RSS icon
Twitter icon
Facebook icon
Vimeo icon
YouTube icon

Fractional Josephson effect with and without Majorana zero modes

TitleFractional Josephson effect with and without Majorana zero modes
Publication TypeJournal Article
Year of Publication2019
AuthorsC-K. Chiu, and S. Das Sarma
JournalPhys. Rev. B
Date PublishedJAN 29
Type of ArticleArticle

It is known that the low-energy physics of the Josephson effect in the presence of Majorana zero modes exhibits a 4 pi periodicity as the Aharonov-Bohm flux varies in contrast to the 2 pi Josephson periodicity in usual superconducting junctions.
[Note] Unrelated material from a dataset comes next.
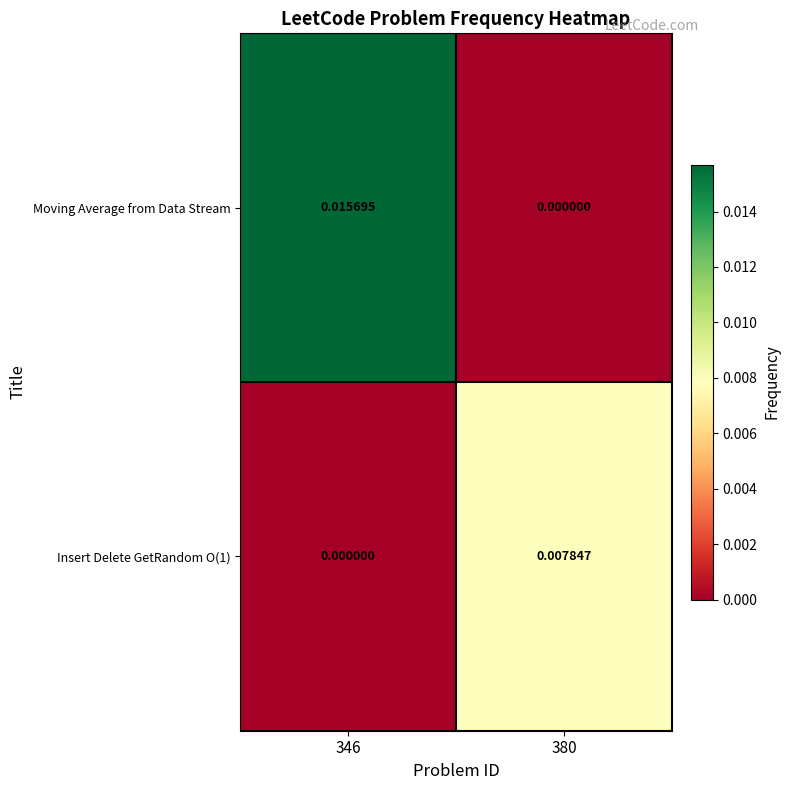

Is the value of Insert Delete GetRandom O(1) at 380 greater than the value of Moving Average from Data Stream at 346?

No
We study this fractional Josephson effect in one-dimensional topological superconductors in Majorana nanowire systems by focusing on the features of the phase-energy relations in a superconducting semiconductor nanowire with spin-orbital coupling by including different factors operational in experimental systems, such as short wire length, suppression of superconducting gap, and the presence of an Andreev bound state. We show that even in the absence of the Majorana zero modes, some nontopological physical effects can manifest a 4 pi periodicity of the phase-energy relation in the Josephson junction, thus providing an alternative physics for fractional Josephson effect with no underlying Majorana zero modes. Furthermore, we consider several scenarios of inhomogeneous chemical potential distributions in the superconducting nanowire leading to four Majorana bound states and construct the effective four-Majorana model to correctly describe the low-energy theory of the Josephson effect. In this setup, multiple Majorana zero modes can also have the 4 pi fractional Josephson effect, although the underlying physics arises from Andreev bound states since two close-by Majorana bound states effectively form Andreev bound states. Our work demonstrates that the mere observation of a fractional Josephson effect simulating 4 pi periodicity might not, by itself, be taken as the definitive evidence for topological superconductivity. This finding has important implications for the ongoing search for non-Abelian Majorana zero modes and efforts for developing topological qubits.